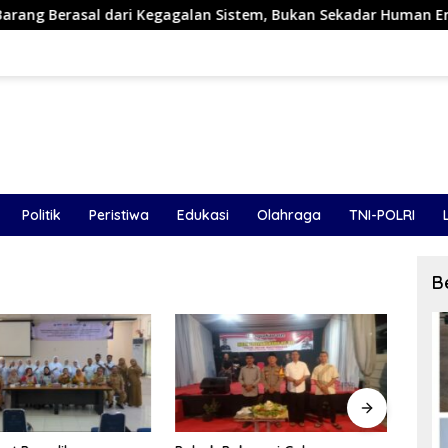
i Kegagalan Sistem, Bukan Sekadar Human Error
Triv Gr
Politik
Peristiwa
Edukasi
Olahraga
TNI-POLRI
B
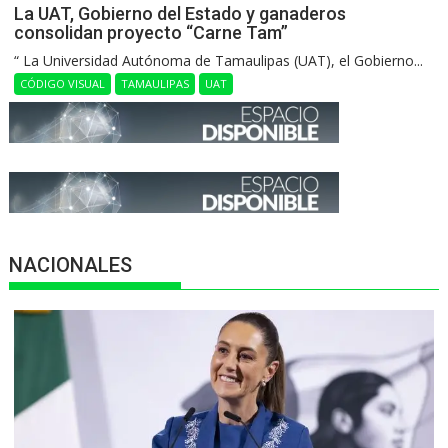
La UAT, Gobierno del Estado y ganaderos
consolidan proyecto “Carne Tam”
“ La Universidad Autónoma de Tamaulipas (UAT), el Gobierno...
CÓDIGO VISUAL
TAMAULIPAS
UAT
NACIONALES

--

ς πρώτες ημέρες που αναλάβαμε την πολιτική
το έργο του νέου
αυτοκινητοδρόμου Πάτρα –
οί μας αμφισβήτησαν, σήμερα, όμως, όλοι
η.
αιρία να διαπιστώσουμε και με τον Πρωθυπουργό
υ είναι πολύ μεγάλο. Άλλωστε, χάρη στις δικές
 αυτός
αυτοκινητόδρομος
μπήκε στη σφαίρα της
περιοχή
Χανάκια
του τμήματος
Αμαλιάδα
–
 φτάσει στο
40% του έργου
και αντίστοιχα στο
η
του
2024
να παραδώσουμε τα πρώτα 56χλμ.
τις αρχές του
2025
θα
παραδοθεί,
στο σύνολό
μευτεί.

ASSIGNMENT:
Can you update the items from the line with "ς πρώτες ημέρες που αναλάβαμε την πολιτική" to the line with "40% του έργου" by putting "Πύργος" in place of "Αμαλιάδα" and leaving everything else as it is? Return only those lines.

REPLY TO THE TASK:
ς πρώτες ημέρες που αναλάβαμε την πολιτική
το έργο του νέου
αυτοκινητοδρόμου Πάτρα –
οί μας αμφισβήτησαν, σήμερα, όμως, όλοι
η.
αιρία να διαπιστώσουμε και με τον Πρωθυπουργό
υ είναι πολύ μεγάλο. Άλλωστε, χάρη στις δικές
 αυτός
αυτοκινητόδρομος
μπήκε στη σφαίρα της
περιοχή
Χανάκια
του τμήματος
Πύργος
–
 φτάσει στο
40% του έργου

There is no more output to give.